◆ Task directions: Repeat word for word the part of the Dallara SP1 text starting with "The Dallara SP1, also" and going on through "Le Mans Series.".
------ Excerpted text
The Dallara SP1, also known as the Chrysler LMP, was a Le Mans Prototype built by Italian firm Dallara. Initially used as part of Chrysler Corporation's attempt to win the 24 Hours of Le Mans, the cars were later sold to customers for use series such as the FIA Sportscar Championship and Le Mans Series.

==Development==
Following Dallara's work in constructing the Toyota GT-One in 1998, Audi R8R in 1999, and Audi R8 in 2000, the company decided to use their expertise to develop their own Le Mans Prototype for the LMP900 class in 2001, specifically for use by customer teams as an alternative to the factory-backed efforts.

While the design of the SP1 was still being completed, Chrysler Corporation was in the process of expanding their Le Mans program. Following years of success with their Chrysler Viper GTS-R program, including three class wins, Chrysler had begun development work in the use of a Le Mans Prototype, including running two Reynard prototypes in 2000. For 2001 Chrysler, with partner Oreca, decided to concentrate solely on prototypes, ending their Viper program. Looking for a more capable car to replace the Reynard, Chrysler approached Dallara and decided to use the SP1 that Dallara was still in the process of completing. With a partnership agreed upon, the cars became known as Chrysler LMPs, and would use a Mopar 6.0L V8. Oreca assisted Dallara in the development of the SP1 chassis, leading to its chassis using the designation DO (Dallara-Oreca).

Following Chrysler's withdrawal from the program, the Mopar V8 would be replaced by Judd V10s, ranging from 4.0 litres to 5.0 litres, for use by privateers. In 2005, Rollcentre Racing would install a turbocharged Nissan VQ V6 based on a JGTC unit, in an agreement with Nissan Motorsports for testing the possible use of the engine in a customer program. The project would however be considered a failure. An X-Trac 6-speed sequential-shift gearbox unit would be used throughout the history of the SP1, although it was upgraded in 2005 by Rollcentre to use a paddle-shift system.

The SP1's design was very different from prototypes like the Audi R8, using many curved design elements including a large, rounded nose and footbox and sweeping fenders. The SP1 also featured a large air intake nacelle located on the side of the chassis, although this was later moved to a more tradition location on top near the rollover hoop. The design would also incorporate the use of multiple dive plans, including the first use of some on the nose. Later, vertical boards would be added to the rear tail in order to help increase downforce in conjunction with the rear wing.
------------
------ Entries shown
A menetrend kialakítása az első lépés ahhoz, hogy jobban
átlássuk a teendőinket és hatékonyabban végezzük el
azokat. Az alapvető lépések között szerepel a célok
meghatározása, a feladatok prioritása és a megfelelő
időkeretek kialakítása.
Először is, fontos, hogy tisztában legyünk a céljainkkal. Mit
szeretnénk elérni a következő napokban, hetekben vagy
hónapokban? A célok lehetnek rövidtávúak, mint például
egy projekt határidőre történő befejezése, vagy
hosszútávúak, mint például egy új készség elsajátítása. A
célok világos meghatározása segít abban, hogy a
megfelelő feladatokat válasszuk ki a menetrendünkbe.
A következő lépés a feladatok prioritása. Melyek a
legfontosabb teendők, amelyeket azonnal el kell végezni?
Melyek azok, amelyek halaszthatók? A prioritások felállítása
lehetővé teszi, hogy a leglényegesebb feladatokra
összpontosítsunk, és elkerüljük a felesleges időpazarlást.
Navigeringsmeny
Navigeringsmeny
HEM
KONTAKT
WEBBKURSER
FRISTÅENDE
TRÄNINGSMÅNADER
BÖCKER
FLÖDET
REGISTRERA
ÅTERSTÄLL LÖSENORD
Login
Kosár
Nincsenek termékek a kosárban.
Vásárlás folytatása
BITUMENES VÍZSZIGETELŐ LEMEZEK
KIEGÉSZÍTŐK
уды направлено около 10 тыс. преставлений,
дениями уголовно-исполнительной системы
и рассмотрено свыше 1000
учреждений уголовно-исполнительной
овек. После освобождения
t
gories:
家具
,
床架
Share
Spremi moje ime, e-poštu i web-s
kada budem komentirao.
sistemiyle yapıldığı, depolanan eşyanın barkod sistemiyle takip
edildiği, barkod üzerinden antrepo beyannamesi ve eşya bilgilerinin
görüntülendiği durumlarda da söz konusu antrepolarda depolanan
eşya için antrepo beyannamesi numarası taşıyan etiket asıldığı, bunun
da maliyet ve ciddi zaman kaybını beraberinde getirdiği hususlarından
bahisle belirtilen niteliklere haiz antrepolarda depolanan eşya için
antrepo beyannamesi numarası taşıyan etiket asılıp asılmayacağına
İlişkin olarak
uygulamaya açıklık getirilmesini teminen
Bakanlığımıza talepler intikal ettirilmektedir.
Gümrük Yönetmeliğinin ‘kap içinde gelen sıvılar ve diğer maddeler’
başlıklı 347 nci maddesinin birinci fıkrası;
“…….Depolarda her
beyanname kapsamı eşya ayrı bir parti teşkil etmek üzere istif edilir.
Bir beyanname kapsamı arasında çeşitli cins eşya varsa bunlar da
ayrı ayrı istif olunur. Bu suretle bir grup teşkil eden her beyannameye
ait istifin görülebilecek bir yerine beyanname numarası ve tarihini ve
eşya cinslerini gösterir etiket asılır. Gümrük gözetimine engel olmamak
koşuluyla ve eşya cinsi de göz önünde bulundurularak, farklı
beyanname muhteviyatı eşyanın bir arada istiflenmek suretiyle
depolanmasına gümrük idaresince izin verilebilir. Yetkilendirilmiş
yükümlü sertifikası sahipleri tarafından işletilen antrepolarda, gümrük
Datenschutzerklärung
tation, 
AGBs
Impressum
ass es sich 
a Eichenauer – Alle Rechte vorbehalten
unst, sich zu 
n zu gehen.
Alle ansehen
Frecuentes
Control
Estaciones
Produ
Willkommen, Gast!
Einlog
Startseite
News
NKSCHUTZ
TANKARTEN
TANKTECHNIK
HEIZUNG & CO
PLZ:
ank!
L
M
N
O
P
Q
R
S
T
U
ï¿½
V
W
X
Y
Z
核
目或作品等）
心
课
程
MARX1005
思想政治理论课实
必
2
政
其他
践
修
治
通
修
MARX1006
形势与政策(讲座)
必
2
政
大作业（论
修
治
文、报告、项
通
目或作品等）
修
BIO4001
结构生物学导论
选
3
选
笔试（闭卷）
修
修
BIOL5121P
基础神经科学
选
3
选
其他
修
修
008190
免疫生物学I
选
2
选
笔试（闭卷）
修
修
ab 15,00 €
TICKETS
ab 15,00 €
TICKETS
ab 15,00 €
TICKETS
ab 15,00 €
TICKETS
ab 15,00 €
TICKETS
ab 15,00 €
------------
------ Entries shown
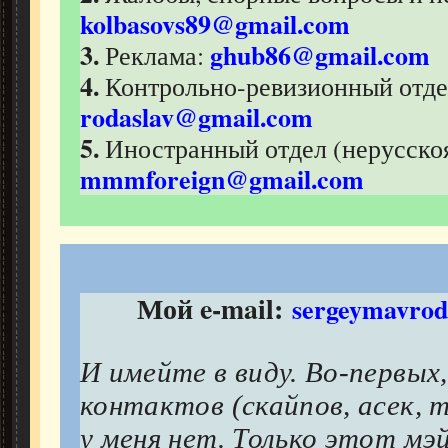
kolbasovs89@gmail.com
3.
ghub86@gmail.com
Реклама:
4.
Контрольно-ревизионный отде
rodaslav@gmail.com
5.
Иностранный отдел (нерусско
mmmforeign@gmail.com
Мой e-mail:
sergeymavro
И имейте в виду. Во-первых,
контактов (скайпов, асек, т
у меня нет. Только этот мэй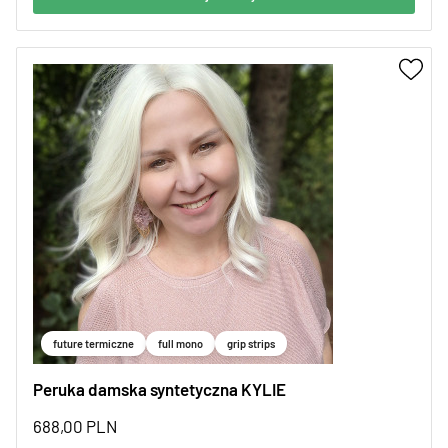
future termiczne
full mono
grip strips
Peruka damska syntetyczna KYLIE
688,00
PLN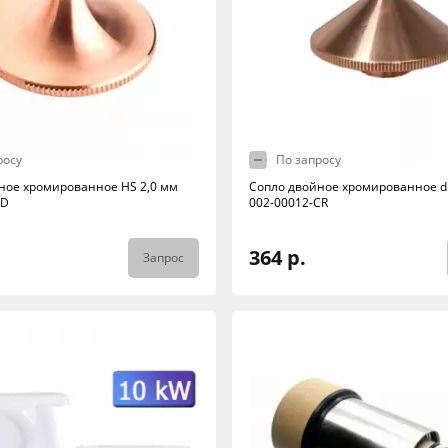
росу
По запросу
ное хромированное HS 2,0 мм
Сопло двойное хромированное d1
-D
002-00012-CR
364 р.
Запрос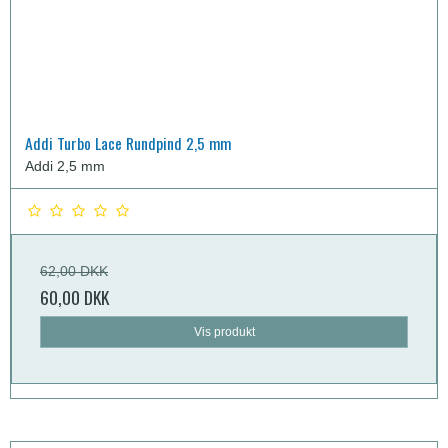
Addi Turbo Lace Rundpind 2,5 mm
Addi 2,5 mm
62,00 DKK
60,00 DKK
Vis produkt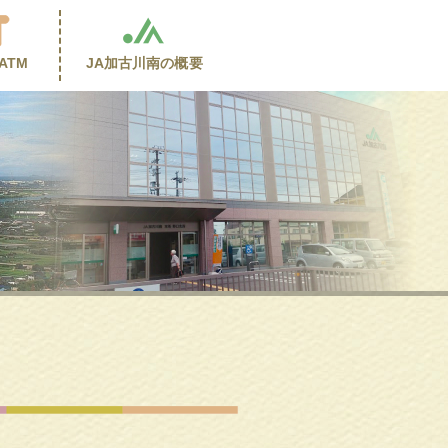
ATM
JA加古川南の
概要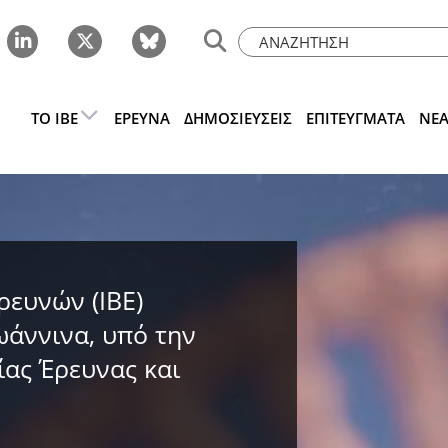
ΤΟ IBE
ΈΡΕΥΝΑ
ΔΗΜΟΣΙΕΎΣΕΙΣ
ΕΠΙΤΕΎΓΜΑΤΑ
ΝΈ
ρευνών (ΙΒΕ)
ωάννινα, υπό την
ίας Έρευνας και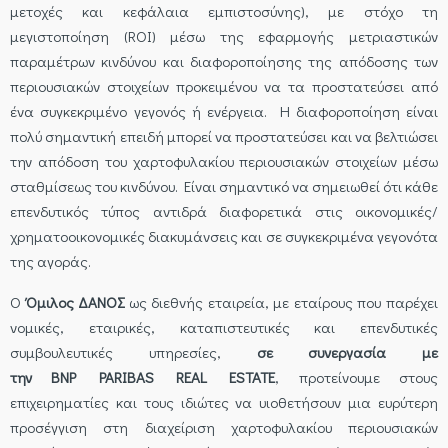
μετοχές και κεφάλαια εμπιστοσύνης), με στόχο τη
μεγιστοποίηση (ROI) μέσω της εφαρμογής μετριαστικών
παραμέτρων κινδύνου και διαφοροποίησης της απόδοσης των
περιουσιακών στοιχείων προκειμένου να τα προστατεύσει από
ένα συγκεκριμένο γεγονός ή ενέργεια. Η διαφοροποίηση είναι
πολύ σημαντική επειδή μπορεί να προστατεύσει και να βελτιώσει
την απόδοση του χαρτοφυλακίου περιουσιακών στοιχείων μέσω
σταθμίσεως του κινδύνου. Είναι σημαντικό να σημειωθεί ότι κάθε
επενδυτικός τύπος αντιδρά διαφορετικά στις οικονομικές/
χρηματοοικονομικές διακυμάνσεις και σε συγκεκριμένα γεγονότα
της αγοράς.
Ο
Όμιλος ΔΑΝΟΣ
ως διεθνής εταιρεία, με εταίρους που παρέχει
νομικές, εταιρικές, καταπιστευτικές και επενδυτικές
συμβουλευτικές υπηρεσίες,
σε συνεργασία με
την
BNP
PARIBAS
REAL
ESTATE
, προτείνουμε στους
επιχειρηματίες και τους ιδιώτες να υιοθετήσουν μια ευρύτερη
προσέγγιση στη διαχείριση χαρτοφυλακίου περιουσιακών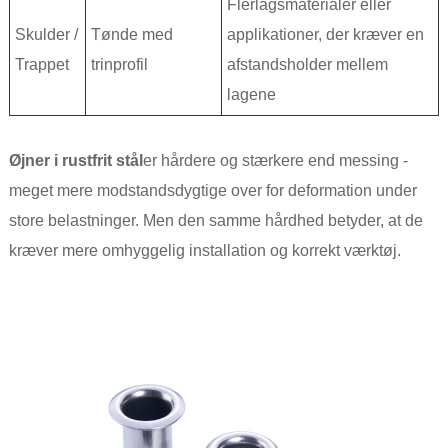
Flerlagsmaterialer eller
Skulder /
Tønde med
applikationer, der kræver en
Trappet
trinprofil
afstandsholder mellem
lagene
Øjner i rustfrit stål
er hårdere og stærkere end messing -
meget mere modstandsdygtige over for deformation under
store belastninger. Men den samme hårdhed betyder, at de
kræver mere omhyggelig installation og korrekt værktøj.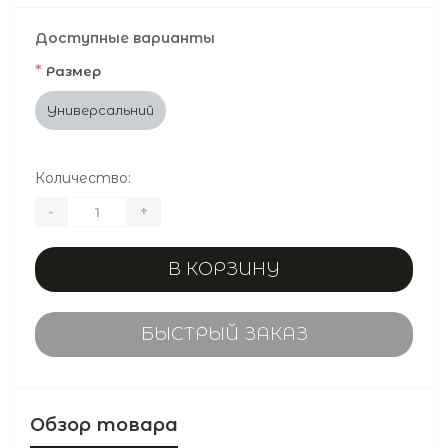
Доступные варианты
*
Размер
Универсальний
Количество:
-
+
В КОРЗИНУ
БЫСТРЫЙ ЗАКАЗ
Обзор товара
------------
◆ Response below:
The Dallara SP1, also known as the Chrysler LMP, was a Le Mans Prototype built by Italian firm Dallara. Initially used as part of Chrysler Corporation's attempt to win the 24 Hours of Le Mans, the cars were later sold to customers for use series such as the FIA Sportscar Championship and Le Mans Series.